You may love her, or think you do, (I don't know how someone loves a spouse who sleeps around and prefers others, and flaunts it----I am not sure what kind of love that is) But split homes would probably be better here, cuz of her history of cheating, you are never gonna trust her----and there is always gonna be tension in the home if you stay with her. Best to walk away.

 

As to her boss----"out" him to his wife, and to the company your work for----threaten them, and him with Intentional Infliction of Emotional Distress-----Threaten the company especially with this as her boss does represent the company he works for------Go after him, for Alienation of Affection, and Criminal Conversation-----All of these you can file on your own----and he and his employer will all have to file answers, or default----you watch that stir up some problems for both the boss, and employer-----they will be at your doorstep real quick, looking to talk to you.-----take care of your kids and yourself.

 

I believe North carolina is the only state that has both of these options, and a suit for Alienation of Affection is possible in only seven states.

 

There is probably not much in the area of lawsuits he can use to go after the other man.

 

His focus should be on his children.
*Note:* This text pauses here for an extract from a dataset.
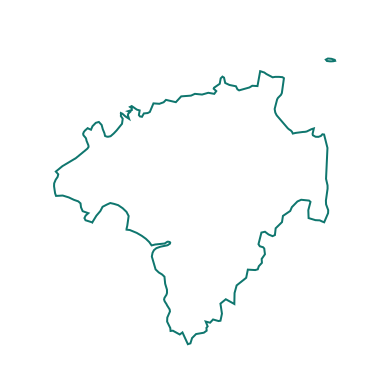 map outline of Devon (Mercator projection), rotated 98°
{"feature_id": "GBR-2048", "entity_name": "Devon", "entity_type": "Administrative County", "adm_level": 1, "iso_a3": "GBR", "parent_name": "United Kingdom", "parent_adm1": "", "projection": "mercator", "projection_center": [-3.833, 50.73], "detail": "fine", "context": "isolated", "style": "outline", "palette": "teal", "viewbox_px": 384, "rotation_deg": 98, "n_neighbors": 0, "source": "natural_earth", "source_scale": "10m", "svg_char_len": 3256}
<svg xmlns="http://www.w3.org/2000/svg" viewBox="0 0 384 384"><g transform="rotate(98 192 192)"><path d="M332.6,193.9L329.7,194.6L323.8,198.6L319.8,199.0L313.4,197.2L311.4,197.8L307.6,201.0L306.8,201.5L304.0,203.9L302.3,204.7L300.6,204.5L297.3,203.0L295.4,202.7L292.2,203.2L286.6,205.8L279.7,207.5L277.8,210.2L276.3,213.7L273.7,217.3L261.5,222.8L257.7,222.6L254.9,221.6L252.6,219.5L250.5,215.5L248.3,209.2L247.6,208.1L247.2,207.8L246.8,207.3L246.3,206.7L245.3,206.5L244.7,207.0L244.5,208.3L244.7,209.5L246.8,211.9L249.1,221.1L250.5,224.6L247.5,227.4L244.8,231.1L242.4,235.6L240.2,241.0L238.3,248.3L238.4,251.6L237.6,251.7L234.3,251.4L229.5,251.4L224.6,251.4L220.8,254.1L217.7,258.4L215.3,263.3L214.6,267.7L214.3,271.4L216.4,274.7L219.1,278.5L223.6,280.1L228.8,283.4L235.0,286.1L236.1,286.5L235.9,286.9L234.8,293.5L232.8,294.9L230.1,294.0L227.4,291.7L226.2,297.6L222.6,299.8L218.8,300.8L217.1,303.3L216.2,307.8L214.5,313.3L213.5,319.5L214.8,326.1L212.3,327.4L205.5,329.4L202.6,329.7L198.8,328.7L195.8,327.2L193.1,326.9L190.7,329.7L184.4,323.9L174.6,311.7L163.6,301.6L161.7,300.7L160.2,301.1L155.9,303.6L154.2,304.2L153.2,304.8L151.0,307.3L149.6,307.9L147.7,307.5L146.0,306.5L143.3,304.2L143.7,303.2L144.4,300.7L140.7,299.7L136.9,296.9L135.6,294.0L138.2,290.8L142.2,289.1L146.0,286.9L148.6,285.9L149.0,284.2L149.0,282.9L148.1,280.4L145.0,277.7L141.5,275.2L137.5,272.8L134.2,270.8L131.6,270.8L129.1,270.8L126.7,273.0L124.1,273.2L124.0,273.4L123.7,273.4L124.2,271.8L126.5,268.3L128.3,264.5L124.9,266.2L123.2,266.0L121.4,264.5L120.9,266.6L119.2,263.0L117.4,263.3L116.4,265.2L115.3,263.7L116.3,261.6L118.1,258.1L118.5,255.2L123.2,255.3L124.4,254.1L124.5,252.0L120.9,250.6L120.0,246.9L118.6,244.9L109.6,242.5L109.2,236.6L107.1,232.6L104.4,230.6L105.3,220.5L98.8,216.0L96.7,206.4L94.4,202.8L94.1,195.6L91.5,189.7L91.7,183.6L88.7,182.0L86.7,184.9L85.7,184.7L81.0,179.6L75.5,179.4L73.5,177.9L74.3,176.2L79.4,174.3L80.8,169.8L81.2,163.2L84.0,161.3L84.8,159.5L80.5,149.7L78.4,147.1L78.0,141.9L62.9,141.3L63.6,137.0L64.8,134.8L67.2,128.1L66.5,126.0L65.9,122.2L65.7,118.4L66.5,116.8L81.5,116.8L83.4,117.4L86.9,120.0L88.5,120.6L98.3,121.7L101.7,120.6L104.3,118.8L115.6,106.0L116.6,104.4L117.3,102.8L118.4,101.4L120.1,100.3L119.1,97.7L117.1,90.5L116.7,88.5L116.1,86.8L113.2,82.5L112.1,80.2L117.7,80.7L119.0,80.2L120.1,77.3L119.8,74.5L118.6,72.2L116.7,70.9L116.7,69.2L129.5,64.0L160.3,61.1L166.6,58.7L169.8,58.2L181.9,58.2L185.6,57.5L191.0,54.6L194.0,54.3L203.6,56.9L203.2,58.6L203.1,59.0L202.3,61.5L202.7,65.8L201.6,72.9L193.8,74.3L185.3,73.3L184.2,74.9L184.5,82.8L186.7,86.3L193.1,91.0L197.1,92.1L203.0,98.6L209.3,98.7L216.3,104.1L223.1,103.9L224.5,106.1L223.4,110.3L221.2,114.2L222.5,117.6L234.4,118.9L236.3,117.3L236.8,113.9L237.9,112.6L243.5,111.1L248.6,113.7L252.4,112.9L256.2,115.5L259.4,116.1L260.5,118.5L261.1,125.9L269.4,126.4L278.3,134.8L286.1,135.8L297.0,134.5L293.5,143.6L298.6,148.3L308.3,145.4L315.5,145.9L316.1,147.7L315.3,153.4L318.9,155.9L318.4,160.4L322.9,157.8L324.5,158.8L327.3,158.2L329.7,160.7L332.1,168.2L336.6,171.6L342.1,172.5L343.3,174.9L332.4,181.9L334.8,184.3L332.0,191.7L332.6,193.9ZM43.1,71.6L43.4,73.3L43.5,76.6L42.3,77.9L40.9,76.0L40.7,72.4L41.3,69.0L42.2,68.5L42.9,70.5L43.1,71.6Z" fill="none" stroke="#0f766e" stroke-width="2"/></g></svg>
Period.

Posted

When she cheated 2 months in, when couples are supposed to be in their so-called "honeymoon phase" you should have kicked her to the curb without hesitation. To have stayed with her, much less have kids with her shows you are either stupid, delusional, or sadomasochistic. And you and I both know that regardless of what any of us tell you you will not find it in you to remove this cancer from your life. Youll spend years hoping in vain that this whore will somehow magically transform into a proper wife. She'll always worm her way back in because you looooove her, despite the fact that she repeatedly plays you for a fool and doesn't even give you the common courtesy we give to strangers. This is because you're one of the guys who's been conditioned by society to believe that it's noble to live for everyone but himself, and one day you'll wake up and realize you only live once and you've squandered the best days of your life. When David Thoreau said men lead lives of quiet desperation he must've been describing guys like you bud.

  • Author
Posted

wow, thanks richard (or should i say "dick") for the personal attacks you just made on me. always appreciate that rather than constructive criticism. in case you can't read i have stated i filed for divorce. it's not like i can tell the courts to rush it. and this "whore" as you say (which i believe as well) will always be apart of my life because we have 2 small kids together. thanks to the others for you input. obviously richard has some personal issues and likes to take it out on people rather than trying to help someone asking for it.